You need moms who you can tell that your kids are driving you crazy and who will empathise and share their own struggles too – not the ones who pretend that everything is perfect, but are secretly screaming inside!!

Let go of yesterday

This is absolutely key for me to calmer parenting.  You have to start each day fresh with your children.  If you even begin  to remember how annoying they were yesterday you will start today off with a base level of irritation and a judgement on them which will make it much harder to be a calm mom.

I have found that making sure everyone is in a loving, calm state before bedtime helps with this.
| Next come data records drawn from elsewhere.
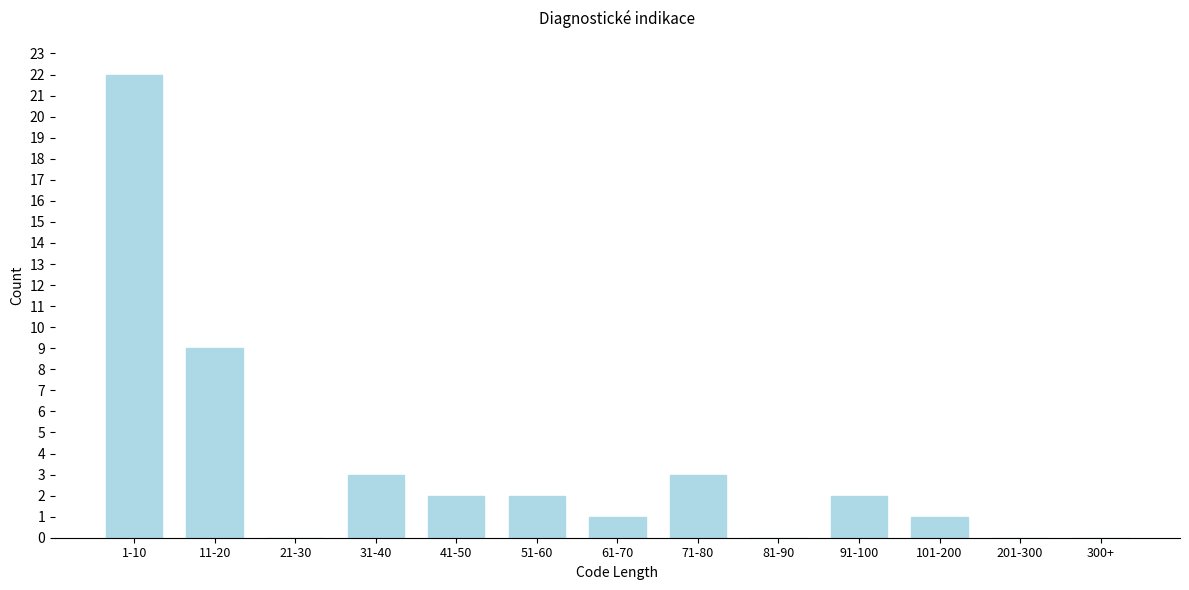

Reading left to right, extract all data points from this chart.

1-10=22	11-20=9	21-30=0	31-40=3	41-50=2	51-60=2	61-70=1	71-80=3	81-90=0	91-100=2	101-200=1	201-300=0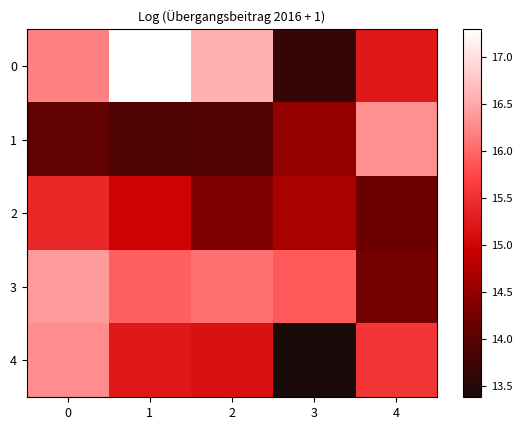

What is the difference between the highest and lowest values at 3?

2.5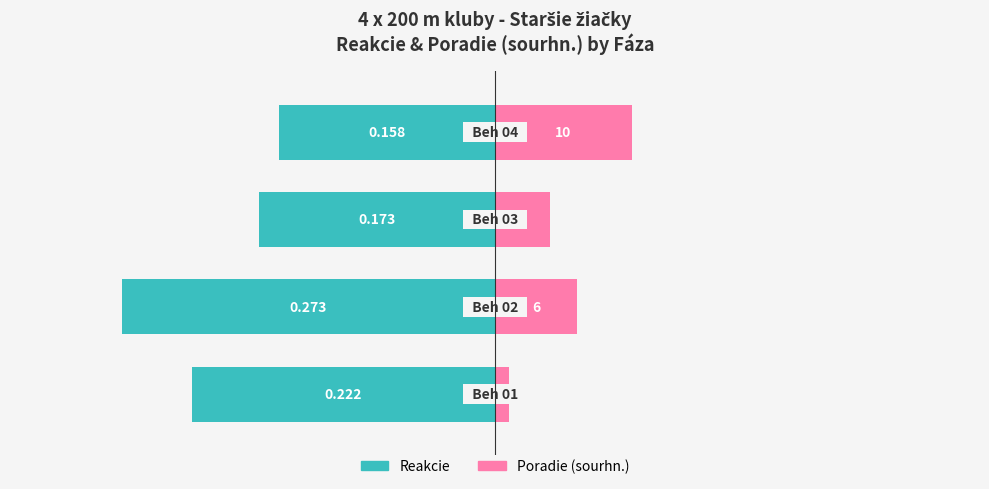

How many bars are there in total?

8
If I have lost it and been cross or shouty with one of the children I make sure I apologise and we talk about why I was annoyed before we all go to bed.  

I think it is really important for me to acknowledge when I have shouted and not been calm.  I want my children to know that all emotions are valid and ok, but that screaming and shouting is not the answer.  Listen I am no saint – shouting is way too often my response, but I am trying and that is all we can do – right?!

The other thing I do is use a notebook to write down the things that I want to let go of each night.  Just getting things down on paper can be hugely cathartic and helps me to start fresh each morning.

This is the notebook that I created for sale.  It is available in the UK and the US.

https://www.amazon.co.uk/dp/B09W1MPHMV

This doesn’t mean that I don’t get annoyed, but it means I start from zero each day so the children have to work harder to get under my skin – they still manage it – they are professionals 🙂

We are all a work in progress

None of us are born the perfect mother and let’s be honest it is a tough gig.  So my final thought on calmer parenting is to be gentle with yourself and give yourself a break.  We are all a work in progress and the important part is wanting to be better.  In fact I am sure that wanting to be the best parent possible is the best indication that you are a good parent. 

Being a calmer mom is hard and I am sure, just like me, you will have days when calmer parenting is seriously out of reach, but if we keep consciously trying everyday then I know that both you and I, friend, will be able to create a calmer, more relaxed family environment.